Uplizna Treatment for Neuromyelitis Optica Spectrum Disorders Rapid B-Cell Depletion Correlates With Improved Outcomes

Analysis of data from the phase 2/3 N-MOmentum trial (NCT02200770) of inebilizumab (Uplizna; Horizon Therapeutics, Deerfield, IL) showed B-cell depletion occurred within the first week of treatment. There was also a correlation between the extent of B-cell depletion and improved outcomes for individuals with neuromyelitis optica spectrum disorder (NMOSD). Inebilizumab resulted in a 97% reduction in annualized attack rate (AAR) and a 73% reduction in new or enlarging lesions compared with placebo. 

After 4 weeks of treatment, median B-cell counts were 2.5 (1.0–7.6) cells/mcL in people treated with inebilizumab and 112.3 (96.3–176.9) cells/mcL in those who received placebo. After 3 years of inebilizumab treatment, the median B-cell count was 0.33 cells/mcL. Although all individuals treated with inebilizumab had decreased annualized attack rate (AAR), those who had B-cell depletion to less than 4 cells/mcL after approximately 4 months of treatement had more AAR reduction (rate ratio 0.4) and fewer new/enlarging lesions (0.36). Participants experienced sustained B-cell depletion 2.5 years after treatment and decreased NMOSD activity.

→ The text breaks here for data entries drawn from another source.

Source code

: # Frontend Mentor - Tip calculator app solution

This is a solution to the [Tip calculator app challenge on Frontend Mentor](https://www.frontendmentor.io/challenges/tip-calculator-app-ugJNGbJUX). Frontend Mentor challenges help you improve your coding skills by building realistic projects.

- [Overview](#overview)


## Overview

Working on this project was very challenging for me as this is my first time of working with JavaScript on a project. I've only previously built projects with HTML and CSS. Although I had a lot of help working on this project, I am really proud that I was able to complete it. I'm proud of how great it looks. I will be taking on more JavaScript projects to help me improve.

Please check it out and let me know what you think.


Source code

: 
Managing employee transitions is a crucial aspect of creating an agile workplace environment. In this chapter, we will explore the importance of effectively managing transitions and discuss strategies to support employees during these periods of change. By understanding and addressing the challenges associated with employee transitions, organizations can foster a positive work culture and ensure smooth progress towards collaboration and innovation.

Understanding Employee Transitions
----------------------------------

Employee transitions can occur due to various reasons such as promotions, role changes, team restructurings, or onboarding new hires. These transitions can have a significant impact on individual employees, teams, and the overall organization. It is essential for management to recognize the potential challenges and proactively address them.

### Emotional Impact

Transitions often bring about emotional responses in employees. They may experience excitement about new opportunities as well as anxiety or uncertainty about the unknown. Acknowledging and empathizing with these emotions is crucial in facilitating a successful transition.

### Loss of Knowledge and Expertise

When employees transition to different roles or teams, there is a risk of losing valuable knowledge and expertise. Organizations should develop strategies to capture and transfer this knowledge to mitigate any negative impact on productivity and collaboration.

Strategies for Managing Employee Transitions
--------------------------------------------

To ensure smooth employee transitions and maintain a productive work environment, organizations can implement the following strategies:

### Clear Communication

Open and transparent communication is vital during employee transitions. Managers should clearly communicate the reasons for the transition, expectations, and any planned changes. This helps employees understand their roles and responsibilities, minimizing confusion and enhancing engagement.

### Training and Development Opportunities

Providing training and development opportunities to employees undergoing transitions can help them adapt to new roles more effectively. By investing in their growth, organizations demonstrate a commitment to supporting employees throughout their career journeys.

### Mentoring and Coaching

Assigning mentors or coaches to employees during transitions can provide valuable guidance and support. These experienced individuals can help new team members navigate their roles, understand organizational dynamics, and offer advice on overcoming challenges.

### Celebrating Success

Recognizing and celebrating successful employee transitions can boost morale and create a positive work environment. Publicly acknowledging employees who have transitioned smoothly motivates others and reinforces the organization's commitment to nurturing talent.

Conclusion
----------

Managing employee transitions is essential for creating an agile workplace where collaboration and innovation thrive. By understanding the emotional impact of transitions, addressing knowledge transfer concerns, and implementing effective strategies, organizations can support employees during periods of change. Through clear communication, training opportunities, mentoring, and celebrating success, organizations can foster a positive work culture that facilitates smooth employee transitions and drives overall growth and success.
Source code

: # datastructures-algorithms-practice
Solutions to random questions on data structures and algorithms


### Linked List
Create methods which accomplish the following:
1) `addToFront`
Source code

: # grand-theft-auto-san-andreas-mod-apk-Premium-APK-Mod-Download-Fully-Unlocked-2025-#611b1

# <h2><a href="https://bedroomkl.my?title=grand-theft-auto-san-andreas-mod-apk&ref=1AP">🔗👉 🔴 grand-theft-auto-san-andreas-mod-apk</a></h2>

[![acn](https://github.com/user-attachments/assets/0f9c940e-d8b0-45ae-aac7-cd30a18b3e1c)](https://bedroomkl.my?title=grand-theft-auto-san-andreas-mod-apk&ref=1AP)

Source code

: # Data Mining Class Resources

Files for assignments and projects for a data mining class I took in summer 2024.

“This analysis provides additional evidence that B-cells play a central role in NMOSD, and that there is a link between the depth of B-cell depletion in the blood and long-term clinical outcomes,” said Jeffrey Bennett, MD, PhD, University of Colorado. “We found that B-cell levels at the end of the 28-week randomized, placebo-controlled period of the N-MOmentum trial were predictive of stable and deep B-cell depletion continuing through long-term exposure.”